School of Medicine

Alzheimer’s gene poses both risk — and benefits

Immune cells are more activated (red) in the brains of mice with the gene TREM2 (left) than in those without the gene (right). A new study shows that having a working copy of the gene TREM2 can reduce risk of Alzheimer’s disease under certain conditions but worsen disease in others. (image from David Holtzman Lab)

Study suggests role of inflammation in brain disease is complicated

From the WashU Newsroom

Scientists drilling down to the molecular roots of Alzheimer’s disease have encountered a good news/bad news scenario. A major player is a gene called TREM2, mutations of which can substantially raise a person’s risk of the disease. The bad news is that in the early stages of the disease, high-risk TREM2 variants can hobble the immune system’s ability to protect the brain from amyloid beta, a key protein associated with Alzheimer’s.

The good news, however, according to researchers at Washington University School of Medicine in St. Louis, is that later in the disease, when the brain is dotted with toxic tangles of another Alzheimer’s protein known as tau, the absence of TREM2 protein seems to protect the brain from damage. Mice without TREM2 suffer much less brain damage than those with it.

The findings potentially make targeting the TREM2 protein as a means of preventing or treating the devastating neurodegenerative disease a little more complicated, and suggest that doctors may want to activate TREM2 early in the disease and tamp it down later.

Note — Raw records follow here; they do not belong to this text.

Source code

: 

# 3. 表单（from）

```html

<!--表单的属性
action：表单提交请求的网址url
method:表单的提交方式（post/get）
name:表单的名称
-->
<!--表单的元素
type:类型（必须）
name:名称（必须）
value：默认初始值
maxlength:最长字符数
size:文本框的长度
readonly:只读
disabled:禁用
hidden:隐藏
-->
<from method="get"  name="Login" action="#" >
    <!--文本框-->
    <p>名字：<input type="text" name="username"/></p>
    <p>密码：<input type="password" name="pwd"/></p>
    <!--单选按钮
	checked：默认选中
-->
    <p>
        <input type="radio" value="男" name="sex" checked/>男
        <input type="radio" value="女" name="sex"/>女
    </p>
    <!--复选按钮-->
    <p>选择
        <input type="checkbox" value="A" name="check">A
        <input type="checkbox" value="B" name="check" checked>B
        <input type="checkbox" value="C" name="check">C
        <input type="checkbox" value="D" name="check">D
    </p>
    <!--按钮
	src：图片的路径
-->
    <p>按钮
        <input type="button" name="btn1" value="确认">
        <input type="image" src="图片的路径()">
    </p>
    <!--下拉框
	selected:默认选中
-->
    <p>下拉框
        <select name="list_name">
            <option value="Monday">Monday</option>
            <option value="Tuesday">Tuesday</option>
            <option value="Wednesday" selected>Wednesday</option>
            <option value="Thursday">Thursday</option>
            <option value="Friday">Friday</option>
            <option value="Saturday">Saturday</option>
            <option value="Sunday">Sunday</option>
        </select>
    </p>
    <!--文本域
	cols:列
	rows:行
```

“People in the Alzheimer’s field have already been trying to develop ways to target TREM2,” said senior author David Holtzman, MD, the Andrew B. and Gretchen P. Jones Professor and head of the Department of Neurology. “Now that we have this data, the question is, ‘What does one really want to do?  Stimulate it or inhibit it?’”

The study is published online the week of Oct. 9 in Proceedings of the National Academy of Sciences.